**Goal**
Put the lines of the listing below between the line holding "order: Brassicales" and the line holding "scientific name: Impatiens capensis", inclusive, into a numbered list with blank lines left out, and include no other lines.

**Input rows**
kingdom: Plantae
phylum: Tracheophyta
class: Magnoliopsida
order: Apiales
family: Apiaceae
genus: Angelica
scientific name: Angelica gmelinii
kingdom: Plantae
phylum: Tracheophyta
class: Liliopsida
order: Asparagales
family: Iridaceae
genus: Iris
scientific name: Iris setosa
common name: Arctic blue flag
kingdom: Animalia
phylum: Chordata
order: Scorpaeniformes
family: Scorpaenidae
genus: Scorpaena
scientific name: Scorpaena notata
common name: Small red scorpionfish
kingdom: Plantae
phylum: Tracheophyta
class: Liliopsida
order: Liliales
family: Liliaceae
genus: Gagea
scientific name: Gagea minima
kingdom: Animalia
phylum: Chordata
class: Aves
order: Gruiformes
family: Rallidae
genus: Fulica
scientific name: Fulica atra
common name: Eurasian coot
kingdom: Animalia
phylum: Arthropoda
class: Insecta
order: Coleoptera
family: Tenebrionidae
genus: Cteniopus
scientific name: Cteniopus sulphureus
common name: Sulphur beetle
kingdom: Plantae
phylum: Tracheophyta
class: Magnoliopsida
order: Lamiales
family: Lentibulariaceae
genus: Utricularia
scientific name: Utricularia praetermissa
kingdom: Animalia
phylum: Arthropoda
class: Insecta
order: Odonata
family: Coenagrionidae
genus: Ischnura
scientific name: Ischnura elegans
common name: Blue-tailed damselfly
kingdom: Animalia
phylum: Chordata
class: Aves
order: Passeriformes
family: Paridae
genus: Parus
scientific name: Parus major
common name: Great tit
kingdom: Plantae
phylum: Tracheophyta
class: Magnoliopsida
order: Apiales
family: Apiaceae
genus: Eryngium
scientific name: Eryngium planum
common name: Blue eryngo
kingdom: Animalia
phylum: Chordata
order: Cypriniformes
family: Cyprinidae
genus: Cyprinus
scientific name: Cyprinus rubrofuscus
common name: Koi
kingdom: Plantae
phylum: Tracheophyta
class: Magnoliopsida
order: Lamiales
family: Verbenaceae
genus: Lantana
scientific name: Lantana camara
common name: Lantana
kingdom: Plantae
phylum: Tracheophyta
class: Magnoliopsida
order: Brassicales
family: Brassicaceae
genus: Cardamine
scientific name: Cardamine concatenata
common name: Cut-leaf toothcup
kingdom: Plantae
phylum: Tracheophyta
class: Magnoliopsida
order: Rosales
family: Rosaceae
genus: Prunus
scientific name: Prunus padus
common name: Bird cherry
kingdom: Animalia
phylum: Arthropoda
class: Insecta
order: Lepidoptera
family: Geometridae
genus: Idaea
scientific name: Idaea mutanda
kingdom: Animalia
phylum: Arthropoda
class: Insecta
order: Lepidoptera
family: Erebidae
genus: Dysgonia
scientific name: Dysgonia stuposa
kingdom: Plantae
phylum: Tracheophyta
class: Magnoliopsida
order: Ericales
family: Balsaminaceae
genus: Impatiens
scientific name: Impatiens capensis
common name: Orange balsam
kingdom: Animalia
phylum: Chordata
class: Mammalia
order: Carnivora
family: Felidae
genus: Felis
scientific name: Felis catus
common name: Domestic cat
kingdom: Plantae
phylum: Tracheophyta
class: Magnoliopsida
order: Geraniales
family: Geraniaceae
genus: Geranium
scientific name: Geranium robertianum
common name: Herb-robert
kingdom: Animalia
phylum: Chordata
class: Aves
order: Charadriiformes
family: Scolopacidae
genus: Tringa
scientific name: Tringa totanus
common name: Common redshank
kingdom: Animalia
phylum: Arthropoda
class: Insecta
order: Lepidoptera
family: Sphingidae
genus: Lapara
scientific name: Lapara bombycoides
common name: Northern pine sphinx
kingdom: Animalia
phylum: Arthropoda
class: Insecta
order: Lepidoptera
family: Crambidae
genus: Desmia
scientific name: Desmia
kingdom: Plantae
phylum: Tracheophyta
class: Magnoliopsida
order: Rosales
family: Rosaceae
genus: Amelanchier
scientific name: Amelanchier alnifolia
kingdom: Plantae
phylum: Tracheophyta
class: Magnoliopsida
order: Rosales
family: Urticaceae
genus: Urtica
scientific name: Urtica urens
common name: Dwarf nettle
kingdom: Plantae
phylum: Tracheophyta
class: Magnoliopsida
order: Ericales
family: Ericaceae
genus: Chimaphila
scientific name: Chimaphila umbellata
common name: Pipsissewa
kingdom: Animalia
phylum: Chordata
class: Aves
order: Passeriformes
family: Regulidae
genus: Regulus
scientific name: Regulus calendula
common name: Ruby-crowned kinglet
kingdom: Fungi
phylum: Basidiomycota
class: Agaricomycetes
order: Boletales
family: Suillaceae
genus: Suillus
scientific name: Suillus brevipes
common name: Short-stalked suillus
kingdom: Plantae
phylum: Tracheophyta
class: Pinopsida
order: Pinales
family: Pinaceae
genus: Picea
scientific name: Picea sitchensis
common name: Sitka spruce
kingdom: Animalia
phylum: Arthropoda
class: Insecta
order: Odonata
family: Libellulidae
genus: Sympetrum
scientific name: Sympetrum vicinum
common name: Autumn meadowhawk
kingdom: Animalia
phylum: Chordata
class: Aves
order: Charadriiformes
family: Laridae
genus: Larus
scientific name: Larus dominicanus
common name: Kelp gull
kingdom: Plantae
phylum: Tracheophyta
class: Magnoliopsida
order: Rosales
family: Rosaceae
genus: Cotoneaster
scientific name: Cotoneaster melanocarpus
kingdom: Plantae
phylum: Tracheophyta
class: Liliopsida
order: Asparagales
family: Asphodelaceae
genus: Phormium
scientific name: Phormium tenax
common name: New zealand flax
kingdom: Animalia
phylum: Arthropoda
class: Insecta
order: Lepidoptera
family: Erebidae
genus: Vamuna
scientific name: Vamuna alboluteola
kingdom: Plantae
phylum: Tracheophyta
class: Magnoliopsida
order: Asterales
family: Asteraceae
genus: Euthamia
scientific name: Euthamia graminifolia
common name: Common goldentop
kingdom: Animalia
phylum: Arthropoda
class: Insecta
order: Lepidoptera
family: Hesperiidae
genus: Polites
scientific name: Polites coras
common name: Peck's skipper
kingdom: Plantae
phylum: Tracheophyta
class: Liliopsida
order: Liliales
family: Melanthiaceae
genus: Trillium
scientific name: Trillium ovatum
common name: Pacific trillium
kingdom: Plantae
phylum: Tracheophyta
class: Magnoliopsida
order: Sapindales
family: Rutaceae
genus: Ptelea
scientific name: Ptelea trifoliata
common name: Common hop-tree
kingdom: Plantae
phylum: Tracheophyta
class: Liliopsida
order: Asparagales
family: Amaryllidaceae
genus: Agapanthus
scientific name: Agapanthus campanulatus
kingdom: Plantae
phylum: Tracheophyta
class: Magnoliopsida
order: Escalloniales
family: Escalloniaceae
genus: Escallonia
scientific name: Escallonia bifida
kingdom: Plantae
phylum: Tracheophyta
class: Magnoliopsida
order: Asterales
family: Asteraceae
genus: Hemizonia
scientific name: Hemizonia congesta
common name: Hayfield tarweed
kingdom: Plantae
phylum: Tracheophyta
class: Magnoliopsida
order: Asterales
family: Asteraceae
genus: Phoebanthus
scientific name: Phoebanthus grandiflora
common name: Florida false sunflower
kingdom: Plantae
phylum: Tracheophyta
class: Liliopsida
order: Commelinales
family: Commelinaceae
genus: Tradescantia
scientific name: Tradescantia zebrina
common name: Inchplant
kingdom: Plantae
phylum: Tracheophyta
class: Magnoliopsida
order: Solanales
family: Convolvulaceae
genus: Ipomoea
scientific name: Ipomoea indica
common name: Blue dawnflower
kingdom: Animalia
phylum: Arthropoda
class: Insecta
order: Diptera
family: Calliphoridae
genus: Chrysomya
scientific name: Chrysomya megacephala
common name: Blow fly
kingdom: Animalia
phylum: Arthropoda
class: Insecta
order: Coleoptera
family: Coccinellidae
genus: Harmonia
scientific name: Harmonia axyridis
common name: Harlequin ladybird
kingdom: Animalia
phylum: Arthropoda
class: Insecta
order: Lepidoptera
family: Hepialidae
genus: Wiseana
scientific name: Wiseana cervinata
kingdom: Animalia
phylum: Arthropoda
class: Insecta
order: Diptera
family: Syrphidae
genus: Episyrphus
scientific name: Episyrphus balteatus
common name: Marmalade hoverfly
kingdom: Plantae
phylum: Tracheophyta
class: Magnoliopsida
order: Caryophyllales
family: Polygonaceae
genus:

**Final result**
1. order: Brassicales
2. family: Brassicaceae
3. genus: Cardamine
4. scientific name: Cardamine concatenata
5. common name: Cut-leaf toothcup
6. kingdom: Plantae
7. phylum: Tracheophyta
8. class: Magnoliopsida
9. order: Rosales
10. family: Rosaceae
11. genus: Prunus
12. scientific name: Prunus padus
13. common name: Bird cherry
14. kingdom: Animalia
15. phylum: Arthropoda
16. class: Insecta
17. order: Lepidoptera
18. family: Geometridae
19. genus: Idaea
20. scientific name: Idaea mutanda
21. kingdom: Animalia
22. phylum: Arthropoda
23. class: Insecta
24. order: Lepidoptera
25. family: Erebidae
26. genus: Dysgonia
27. scientific name: Dysgonia stuposa
28. kingdom: Plantae
29. phylum: Tracheophyta
30. class: Magnoliopsida
31. order: Ericales
32. family: Balsaminaceae
33. genus: Impatiens
34. scientific name: Impatiens capensis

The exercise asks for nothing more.